### Teks yang Diambil:

------------

Produsen minyak dan gas (migas) benar-benar menikmati dampak efek domino dari perang Rusia dengan Ukraina. Bagaimana tidak, harga migas, khususnya minyak mentah dunia langsung melejit, setelah kedua negara tersebut “beradu senjata”. Sudah barang tentu hal ini, merupakan “berkah” bagi produsen minyak dan menjadi masalah bagi negara importer minyak. Lalu bagaimana dengan Indonesia? Ini sebenarnya menjadi momentum untuk untuk menggenjot investasi migas. Mengapa? Karena harga minyak dunia cukup menggiurkan.
Seperti kita ketahui, harga minyak belakangan ini terkerek di atas 100 dollar AS per barel. Dengan kenyataan ini, menyebabkan terkereknya pula harga Indonesia Crude Price (ICP) atau indeks minyak mentah Indonesia sebesar 17,78 dollar AS per barel dari semula95,72 dollar AS per barel menjadi 113,5 dollar AS per barel.
Dengan kenaikan harga minyak tersebut, sudah seharuanya ditangkap oleh SKK Migas sebagai momentum dengan mendorong KKKS untuk melakukan investasi yang lebih agresif, serta mendorong KKKS untuk melaksanakan programnya lebih awal sejak awal tahun.
Seperti diketahui, Satuan Kerja Khusus Pelaksana Kegiatan Usaha Hulu Minyak dan Gas Bumi (SKK Migas) mentargetkan investasi untuk sektor hulu migas 2022 mencapai 13,2 miliar dollar AS atau sekitar Rp 189 triliun (asumsi kurs Rp 14.300 per dollar AS), naik 23,4% dari realisasi investasi migas 2021 yang mencapai 10,7 miliar dollar AS atau sekitar Rp 153 triliun. Investasi tersebut diperlukan untuk meningkatkan produksi migas pada tahun ini dan juga sebagai salah satu upaya mengejar target produksi minyak 1 juta barel minyak per hari (bph) dan 12 miliar standar kaki kubik per hari (BCFD) pada 2030.
Target investasi 13,2 miliar dollar AS pada 2022 ini terdiri dari 8,4 miliar dollar AS untuk aktivitas produksi, lalu untuk kegiatan eksplorasi 1 miliar dollar AS. Kemudian, investasi untuk sumur pengembangan 2,9 miliar dollar AS dan sisanya untuk administrasi sekitar 900 juta dollar AS. Di 2022 investasi hulu migas ditargetkan 13,2 miliar dollar AS, maka butuh effort besar dan harus ada kenaikan kegiatan di eksplorasi dan development, di samping tentu saja production.
Target investasi tersebut, sungguh cukup menarik kalau kita bahas setelah harga minyak melejit. Tidak menutup kemungkinan target tersebut bisa dicapai. Pasalnya, komoditas tersebut sedang “naik daun” di pasaran dunia. Harga minyak yang sebelumya “kurang menarik” karena gaung energy terbarukan, kini harganya melejit dan merepotkan banyak negara. Terutama negara-negara pengimpor minyak.

------------

### Daftar Tugas:
**A)** Dalam teks di atas tentang harga minyak dan investasi migas, berapa target investasi hulu migas yang dipasang SKK Migas untuk tahun 2022?
**B)** Lanjutkan teks tentang harga minyak dan investasi migas di atas, mulai setelah kalimat terakhirnya.

### Data yang Diberikan:
------------

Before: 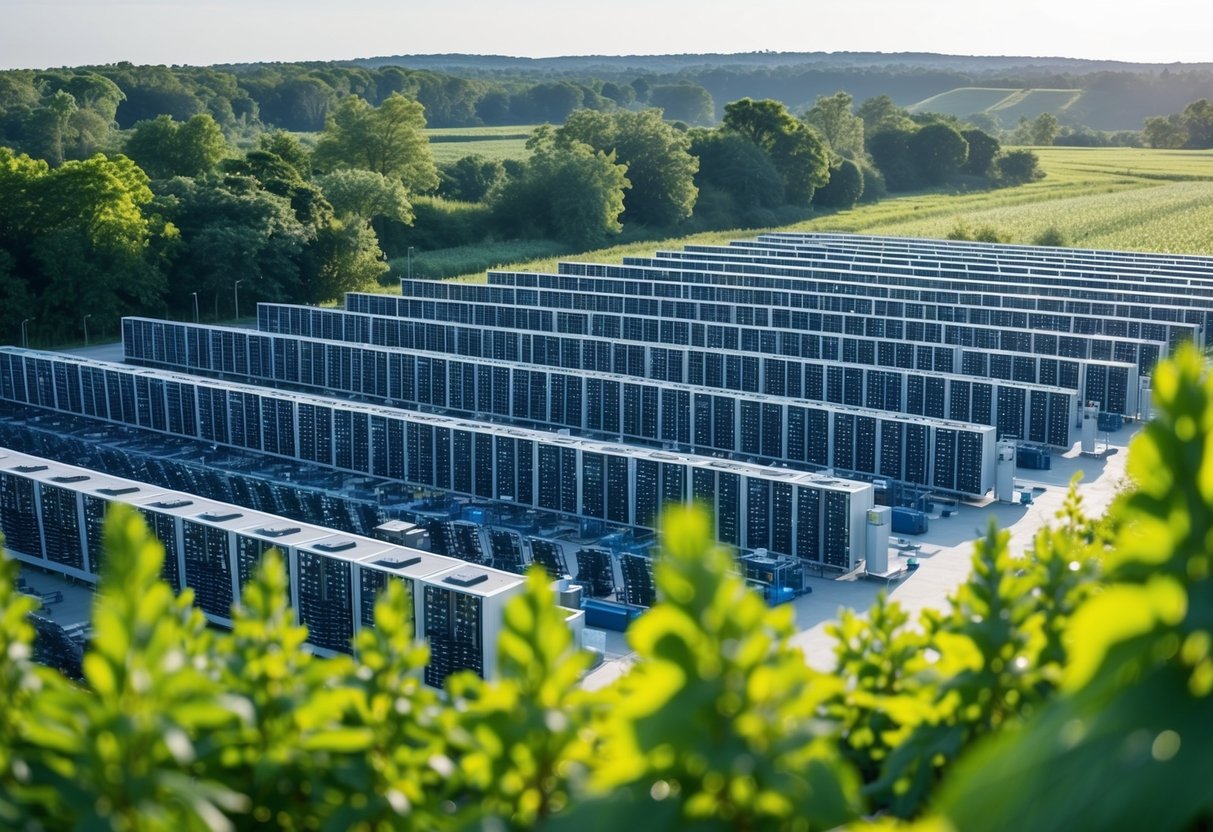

------------

### Hasil Tiap Tugas:
**A)** 13,2 miliar dollar AS, atau sekitar Rp 189 triliun.

**B)**
Deputi Operasional SKK Migas, Julius Wiratno mencatat, saat ini beberapa KKKS melakukan pembahasan mengenai penambahan program kerja. “Ada beberapa KKKS yang sedang melakukan pembahasan untuk review dan evaluasi tekno-ekonomis untuk menambah program kerja, khususnya work over dan well service dengan memanfaatkan peluag harga migas yang terdongkrak naik saat ini,” terang Julius, Jumat (8/4/2022), seperti dikutip bisnis.com.
Saat ini beberapa KKKS melakukan pembahasan mengenai penambahan program kerja. “Ada beberapa KKKS yang sedang melakukan pembahasan untuk review dan evaluasi tekno-ekonomis untuk menambah program kerja, khususnya work over dan well service dengan memanfaatkan peluag harga migas yang terdongkrak naik saat ini,” terang Julius, Jumat (8/4/2022).
Menurut Julius, masalah fiskal masih menjadi batu sandungan bagi perkembangan investasi hulu migas di Indonesia. “Kendalanya terutama fiscal arrangement, ini yang masih kita perlu perbaiki, dengan melihat kompetisi di negara lain,” tutur Julius.
Meski demikian, dengan menariknya harga minyak dunia ini sudah pasti investasi hulu migas masih tetap menarik di masa mendatang. Sekarang yang terpenting, bagaimana Indonesia memanfaatnya peluang melonjaknya harga minyak dunia, selanjutnya untuk menjadikan peluang masuknya investasi migas yang besar. Semua tergantung kepada kita semua. Investor akan datang, bahkan berduyun-duyun bila investasi yang kita tawarkan benar-benar membuat mereka tertarik. Terutarama terkait dengan fiscal, periziban hingga kenyamanan berinvestasi.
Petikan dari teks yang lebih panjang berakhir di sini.